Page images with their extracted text
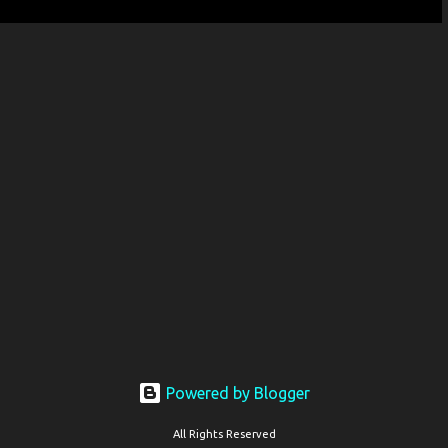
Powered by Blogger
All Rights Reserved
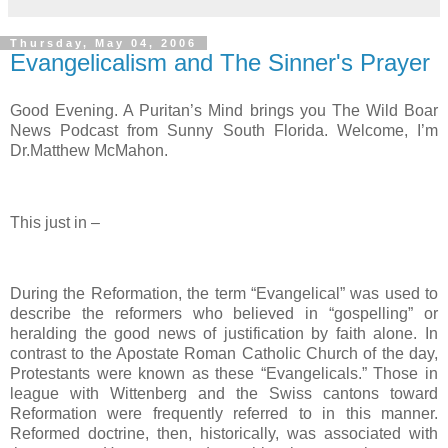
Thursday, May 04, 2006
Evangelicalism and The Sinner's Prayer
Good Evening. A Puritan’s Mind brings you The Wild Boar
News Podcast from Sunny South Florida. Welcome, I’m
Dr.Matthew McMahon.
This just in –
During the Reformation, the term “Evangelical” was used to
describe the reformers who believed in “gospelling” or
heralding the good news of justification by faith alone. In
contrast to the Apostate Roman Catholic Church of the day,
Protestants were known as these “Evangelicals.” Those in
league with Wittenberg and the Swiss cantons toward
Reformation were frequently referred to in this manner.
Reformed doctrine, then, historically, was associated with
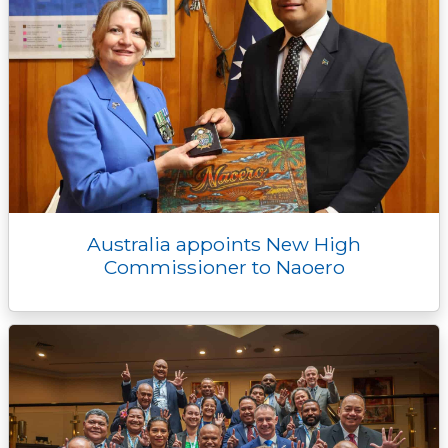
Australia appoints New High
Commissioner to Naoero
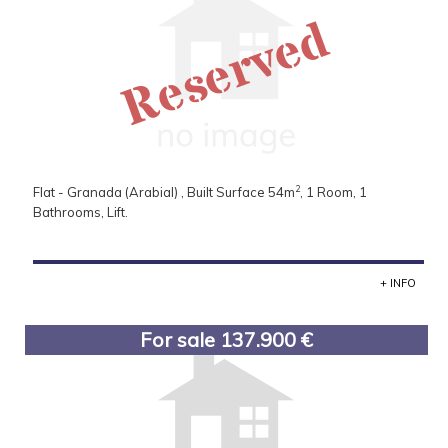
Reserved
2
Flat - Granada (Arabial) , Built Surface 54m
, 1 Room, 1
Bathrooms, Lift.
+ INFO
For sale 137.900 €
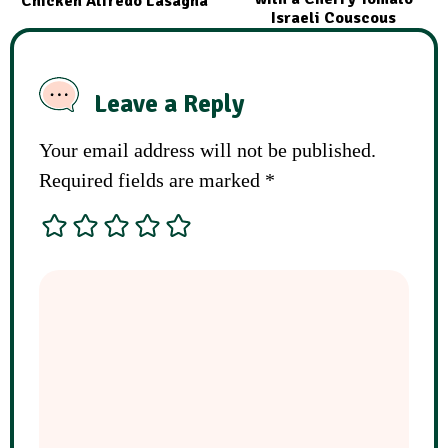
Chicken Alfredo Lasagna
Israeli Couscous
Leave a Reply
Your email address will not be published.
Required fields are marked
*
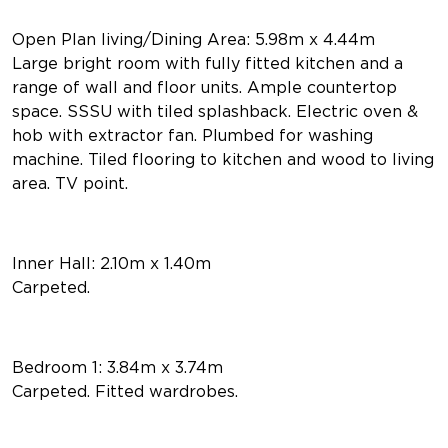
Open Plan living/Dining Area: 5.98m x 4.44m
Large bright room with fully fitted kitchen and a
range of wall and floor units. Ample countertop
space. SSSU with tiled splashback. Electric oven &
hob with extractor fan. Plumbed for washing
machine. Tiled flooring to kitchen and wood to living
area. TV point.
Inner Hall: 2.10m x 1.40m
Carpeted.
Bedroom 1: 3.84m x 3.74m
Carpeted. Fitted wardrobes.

Problem to work on: Please rewrite the extracted text from all of the records above with every "Carpeted" changed to "Laminate flooring" and everything else left as it is. Leave the pictures out of your answer.

Task answer:
Powered by Blogger
All Rights Reserved
Thursday, May 04, 2006
Evangelicalism and The Sinner's Prayer
Good Evening. A Puritan’s Mind brings you The Wild Boar
News Podcast from Sunny South Florida. Welcome, I’m
Dr.Matthew McMahon.
This just in –
During the Reformation, the term “Evangelical” was used to
describe the reformers who believed in “gospelling” or
heralding the good news of justification by faith alone. In
contrast to the Apostate Roman Catholic Church of the day,
Protestants were known as these “Evangelicals.” Those in
league with Wittenberg and the Swiss cantons toward
Reformation were frequently referred to in this manner.
Reformed doctrine, then, historically, was associated with
Australia appoints New High
Commissioner to Naoero
Reserved
2
Flat - Granada (Arabial) , Built Surface 54m
, 1 Room, 1
Bathrooms, Lift.
+ INFO
For sale 137.900 €
Chicken Alfredo Lasagna
Israeli Couscous
Leave a Reply
Your email address will not be published.
Required fields are marked
*
Open Plan living/Dining Area: 5.98m x 4.44m
Large bright room with fully fitted kitchen and a
range of wall and floor units. Ample countertop
space. SSSU with tiled splashback. Electric oven &
hob with extractor fan. Plumbed for washing
machine. Tiled flooring to kitchen and wood to living
area. TV point.
Inner Hall: 2.10m x 1.40m
Laminate flooring.
Bedroom 1: 3.84m x 3.74m
Laminate flooring. Fitted wardrobes.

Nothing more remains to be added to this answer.